**ENUNCIADO:**
Segundo o texto de origem, quantos blocos de concreto a incorporadora imobiliária comprou em 2022 para o novo depósito em Nova York alugado pela Amazon?
──────── TEXTO DE ORIGEM
Embora a intenção de Cincotta fosse ajudar o planeta, ela e sua equipe descobriram que a inserção de CO2 em blocos de concreto também é boa para os negócios. Em 2019, a cidade de Nova York – onde a maioria dos blocos de concreto da empresa é vendida – aprovou um regulamento que exige que todos os edifícios reduzam sua pegada de carbono em 40% até o final da década. Os telefones da Glenwood Mason estão tocando desde então, com ligações de arquitetos e incorporadores imobiliários que querem aproveitar seus materiais de construção com baixo teor de carbono para reduzir as emissões, diz Jeff Hansen, vice-presidente de vendas e marketing de arquitetura da empresa.

Os blocos de concreto que armazenam CO2 da fábrica também chamaram a atenção da Amazon (AMZN), que em 2022 persuadiu uma incorporadora imobiliária a comprar cerca de 50.000 blocos para a construção de um novo depósito em Nova York que a Amazon alugou. Se a Glenwood Mason não tivesse selado o CO2 em seus blocos, não teria ganho o contrato, diz Hansen. Para descobrir como inserir mais carbono em seus produtos, a empresa montou um laboratório em sua fábrica para testar a reação entre o CO2 e outras matérias-primas de concreto sob diferentes temperaturas e níveis de umidade.

Mas descobrir a fórmula certa é apenas uma das considerações. A utilização do CO2 geralmente tem um custo adicional. À medida que a demanda por produtos derivados de CO2 aumenta, espera-se que esse prêmio verde diminua. No entanto, “é muito difícil ficar em paridade de custo com um setor de 100 anos que não precisa nem pagar por suas externalidades”, diz Holmgren, da LanzaTech. Mesmo com economias de escala, Holmgren calcula que os tecidos que contêm carbono provavelmente ainda custarão até 20% a mais do que os convencionais.

“É improvável que cheguemos a uma paridade de custos”, diz ela.

Além da barreira do custo, as empresas de CCU também precisam convencer os usuários finais que não confiam em novas tecnologias não comprovadas.

Mudar as matérias-primas “traz riscos”, diz Keith Wiggins, CEO da Econic Technologies, uma startup britânica especializada na fabricação de produtos químicos derivados do carbono. Para conseguir a adesão dos setores avessos ao risco, Wiggins diz que sua empresa está concentrada naqueles que estão sob pressão dos consumidores para mudar de rumo.

Essa estratégia parece estar funcionando. A Econic se uniu a três fabricantes nos EUA, na China e na Índia para produzir colchões, roupas para uso externo e materiais de isolamento para construção que utilizam CO2. O primeiro lote de produtos que utilizam a tecnologia da empresa está programado para entrar no mercado em 2024.
────────────────
──────── DADOS REGISTRADOS
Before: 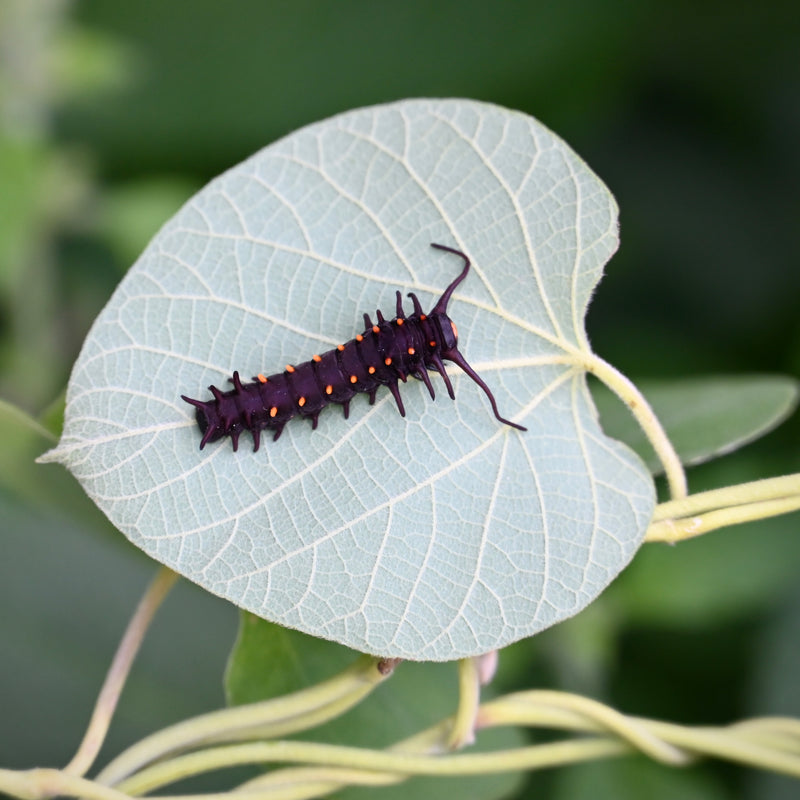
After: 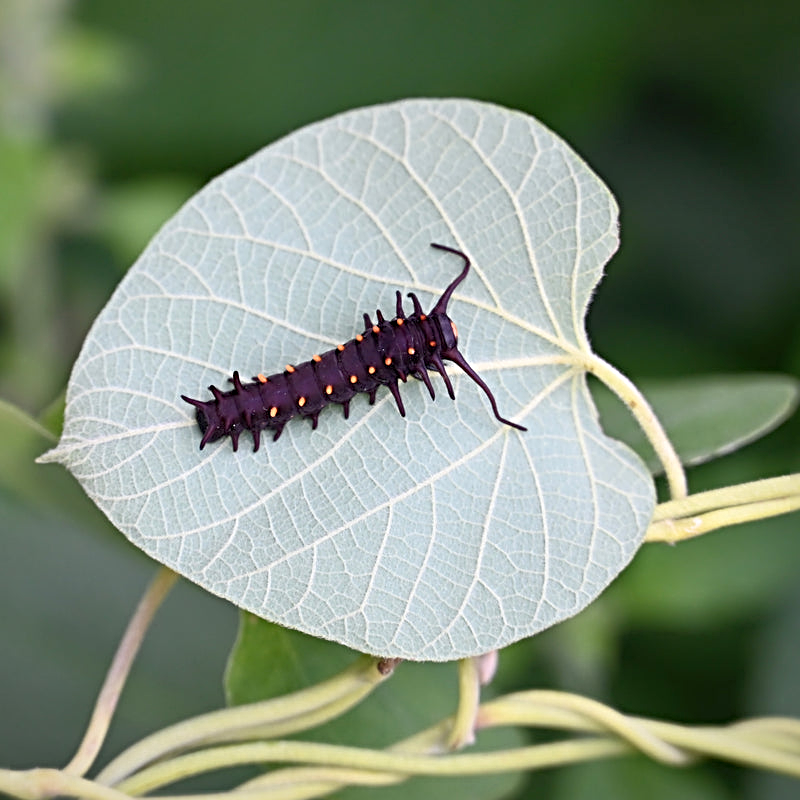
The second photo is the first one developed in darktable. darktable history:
────────────────
**RESOLUÇÃO:**
Cerca de 50.000 blocos.